Plusieurs feront l’erreur d’essayer d’imposer le changement (comme d’accepter la médication) en convaincant leur proche avec leurs propres arguments : « Tu devrais prendre tes médicaments pour être de meilleure humeur, c’est important, le médecin l’a dit et il faut l’écouter ». Il n’y a rien de fondamentalement mal à exprimer son opinion de la sorte. Ce qu’on voudra éviter en revanche, c’est de marteler l’autre de nos arguments si on constate qu’ils ne fonctionnent pas. Rappelons que le plus important est de demeurer un accompagnateur crédible et soutenant. Notre énergie sera donc mieux investie en permettant à notre proche d’approfondir les bienfaits qu’il retire déjà ou qu’il va retirer de son engagement dans le changement. Nous voulons accorder plus de temps à ces discussions qu’à celles en défaveur du changement. C’est une opportunité de prouver à l’autre notre fierté, notre encouragement, notre admiration et surtout qu’on accorde de l’importance à sa manière de voir les choses.


Conclusion


Le but de ce texte aura été de mieux comprendre comment nous pouvons accompagner quelqu’un dans un changement difficile, comme le traitement de la maladie mentale. Le mot d’ordre aura été qu’on ne doit pas s’opposer à la « résistance », mais plutôt savoir accueillir l’ambivalence de manière appropriée selon les contextes.
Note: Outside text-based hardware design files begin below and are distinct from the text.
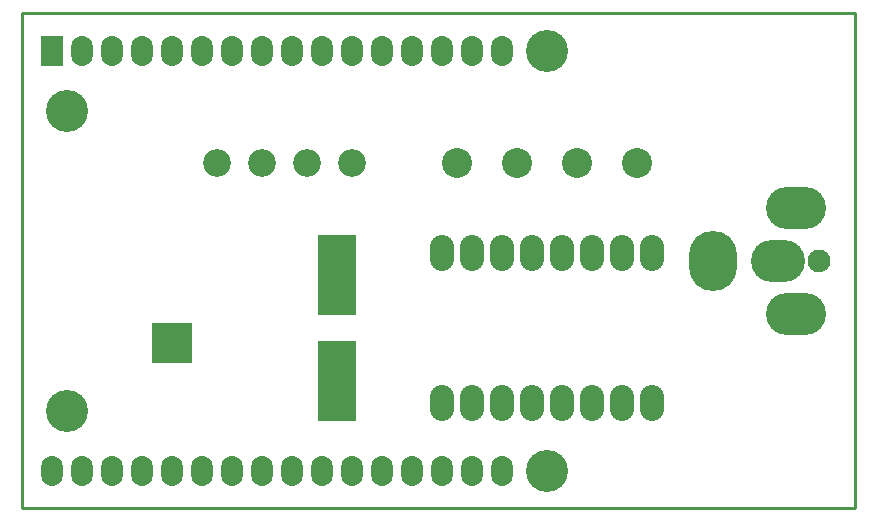
<source format=gts>
G04 #@! TF.GenerationSoftware,KiCad,Pcbnew,no-vcs-found-36e5906~58~ubuntu16.04.1*
G04 #@! TF.CreationDate,2017-06-16T16:05:32-04:00*
G04 #@! TF.ProjectId,stepper_controller_3x2,737465707065725F636F6E74726F6C6C,1.0*
G04 #@! TF.SameCoordinates,Original
G04 #@! TF.FileFunction,Soldermask,Top*
G04 #@! TF.FilePolarity,Negative*
%FSLAX46Y46*%
G04 Gerber Fmt 4.6, Leading zero omitted, Abs format (unit mm)*
G04 Created by KiCad (PCBNEW no-vcs-found-36e5906~58~ubuntu16.04.1) date Fri Jun 16 16:05:32 2017*
%MOMM*%
%LPD*%
G01*
G04 APERTURE LIST*
%ADD10C,0.100000*%
%ADD11C,0.228600*%
%ADD12C,3.556000*%
%ADD13O,1.854200X2.540000*%
%ADD14R,1.854200X2.540000*%
%ADD15R,3.475000X3.475000*%
%ADD16R,3.300000X6.750000*%
%ADD17C,1.930400*%
%ADD18O,4.572000X3.556000*%
%ADD19O,4.064000X5.080000*%
%ADD20O,5.080000X3.556000*%
%ADD21O,2.032000X3.048000*%
%ADD22C,2.540000*%
%ADD23C,2.340000*%
G04 APERTURE END LIST*
D10*
D11*
X156210000Y-67945000D02*
X85725000Y-67945000D01*
X156210000Y-109855000D02*
X156210000Y-67945000D01*
X85725000Y-109855000D02*
X156210000Y-109855000D01*
X85725000Y-67945000D02*
X85725000Y-109855000D01*
D12*
X130175000Y-71120000D03*
X130175000Y-106680000D03*
X89535000Y-101600000D03*
X89535000Y-76200000D03*
D13*
X88265000Y-106680000D03*
X90805000Y-106680000D03*
X93345000Y-106680000D03*
X95885000Y-106680000D03*
X98425000Y-106680000D03*
X100965000Y-106680000D03*
X103505000Y-106680000D03*
X106045000Y-106680000D03*
X108585000Y-106680000D03*
X111125000Y-106680000D03*
X113665000Y-106680000D03*
X116205000Y-106680000D03*
X118745000Y-106680000D03*
X121285000Y-106680000D03*
X123825000Y-106680000D03*
X126365000Y-106680000D03*
X126365000Y-71120000D03*
X123825000Y-71120000D03*
X121285000Y-71120000D03*
X118745000Y-71120000D03*
X116205000Y-71120000D03*
X113665000Y-71120000D03*
X111125000Y-71120000D03*
X108585000Y-71120000D03*
X106045000Y-71120000D03*
X103505000Y-71120000D03*
X100965000Y-71120000D03*
X98425000Y-71120000D03*
X95885000Y-71120000D03*
D14*
X88265000Y-71120000D03*
D13*
X93345000Y-71120000D03*
X90805000Y-71120000D03*
D15*
X98425000Y-95885000D03*
D16*
X112395000Y-90140000D03*
X112395000Y-99090000D03*
D17*
X153212800Y-88900000D03*
D18*
X149707600Y-88900000D03*
D19*
X144221200Y-88900000D03*
D20*
X151206200Y-84404200D03*
X151206200Y-93395800D03*
D21*
X139065000Y-88265000D03*
X136525000Y-88265000D03*
X133985000Y-88265000D03*
X131445000Y-88265000D03*
X128905000Y-88265000D03*
X126365000Y-88265000D03*
X123825000Y-88265000D03*
X121285000Y-88265000D03*
X121285000Y-100965000D03*
X123825000Y-100965000D03*
X126365000Y-100965000D03*
X128905000Y-100965000D03*
X131445000Y-100965000D03*
X133985000Y-100965000D03*
X136525000Y-100965000D03*
X139065000Y-100965000D03*
D22*
X132715000Y-80645000D03*
X127635000Y-80645000D03*
X122555000Y-80645000D03*
X137795000Y-80645000D03*
D23*
X113665000Y-80645000D03*
X102235000Y-80645000D03*
X106045000Y-80645000D03*
X109855000Y-80645000D03*
M02*

</source>
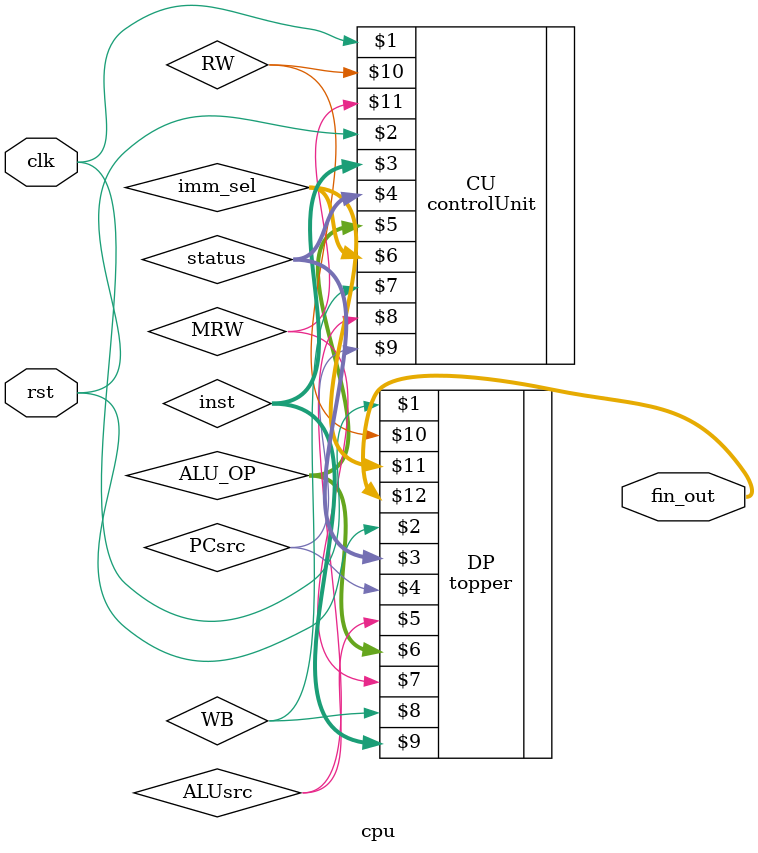
<source format=v>
module cpu(clk,rst,fin_out);
	input clk,rst;
	output [31:0] fin_out;
	wire [31:0] inst;
	wire [3:0] status;
	wire WB, ALUsrc, PCsrc,RW, MRW;
	wire [3:0] ALU_OP;
	wire [1:0] imm_sel;
	
	controlUnit CU (clk,rst,inst,status,ALU_OP,imm_sel,WB,ALUsrc,PCsrc,RW, MRW);
	
	topper DP (clk, rst, status, PCsrc, ALUsrc, ALU_OP, MRW, WB, inst, RW, imm_sel, fin_out);
	
endmodule 
</source>
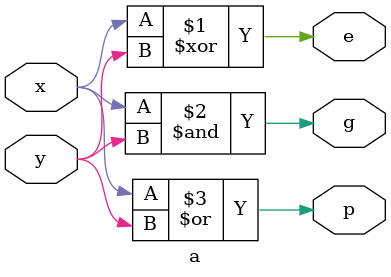
<source format=v>
module a(input x, y, output e, g, p);

    assign e = x ^ y;
    assign g = x & y;
    assign p = x | y;
endmodule
</source>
On se souviendra que lorsque notre proche argumente contre l’engagement dans le changement, il faut savoir l’accueillir en validant les émotions et les situations déplaisantes vécues, sans pour autant être nécessairement en accord avec les faits ou les interprétations de l’autre. L’écouter et lui prouver que nous sommes capables de se mettre à sa place est thérapeutique en soi. Nous nous rappellerons qu’il faut accepter qu’on ne convaincra pas notre proche ici et maintenant de s’engager dans le changement lorsqu’il est ambivalent. Accueillir cette hésitation sans jugement et avec empathie nous place comme quelqu’un de crédible à ses yeux, ce qui augmente les chances de pouvoir l’accompagner dans ses choix dans le futur et de vivre une relation harmonieuse avec lui.
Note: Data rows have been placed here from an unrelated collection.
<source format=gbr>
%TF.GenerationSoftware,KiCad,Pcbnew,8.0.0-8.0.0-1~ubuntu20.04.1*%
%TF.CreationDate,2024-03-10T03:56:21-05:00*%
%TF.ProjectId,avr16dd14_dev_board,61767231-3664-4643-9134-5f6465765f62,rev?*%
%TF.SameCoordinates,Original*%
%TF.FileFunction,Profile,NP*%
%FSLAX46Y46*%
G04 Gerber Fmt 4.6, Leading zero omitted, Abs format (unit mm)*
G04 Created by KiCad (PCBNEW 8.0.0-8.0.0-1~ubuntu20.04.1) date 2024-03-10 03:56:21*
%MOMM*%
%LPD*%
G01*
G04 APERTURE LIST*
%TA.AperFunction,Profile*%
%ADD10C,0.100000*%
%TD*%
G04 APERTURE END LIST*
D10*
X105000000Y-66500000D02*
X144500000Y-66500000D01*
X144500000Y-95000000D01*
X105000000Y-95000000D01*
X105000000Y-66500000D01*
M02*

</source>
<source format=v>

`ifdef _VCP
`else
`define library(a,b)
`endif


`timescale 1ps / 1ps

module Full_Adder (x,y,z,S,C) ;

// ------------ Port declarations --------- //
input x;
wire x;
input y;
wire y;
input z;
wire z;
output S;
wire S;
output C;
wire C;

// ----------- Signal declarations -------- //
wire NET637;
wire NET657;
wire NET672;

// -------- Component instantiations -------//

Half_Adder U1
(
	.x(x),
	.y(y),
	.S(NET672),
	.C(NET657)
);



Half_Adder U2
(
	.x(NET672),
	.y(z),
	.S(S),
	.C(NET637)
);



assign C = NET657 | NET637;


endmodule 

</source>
Enfin, nous aurons compris que les gens sont plus facilement convaincus par leurs propres arguments, et que nous avons un rôle à jouer dans ce que notre proche nous partage, en nous y intéressant activement lorsque l’opportunité se présente. Nous pouvons agir comme une loupe qui grossit les gains vécus grâce au changement, en posant des questions et en se projetant avec notre proche dans les bénéfices futurs qu’il vivra.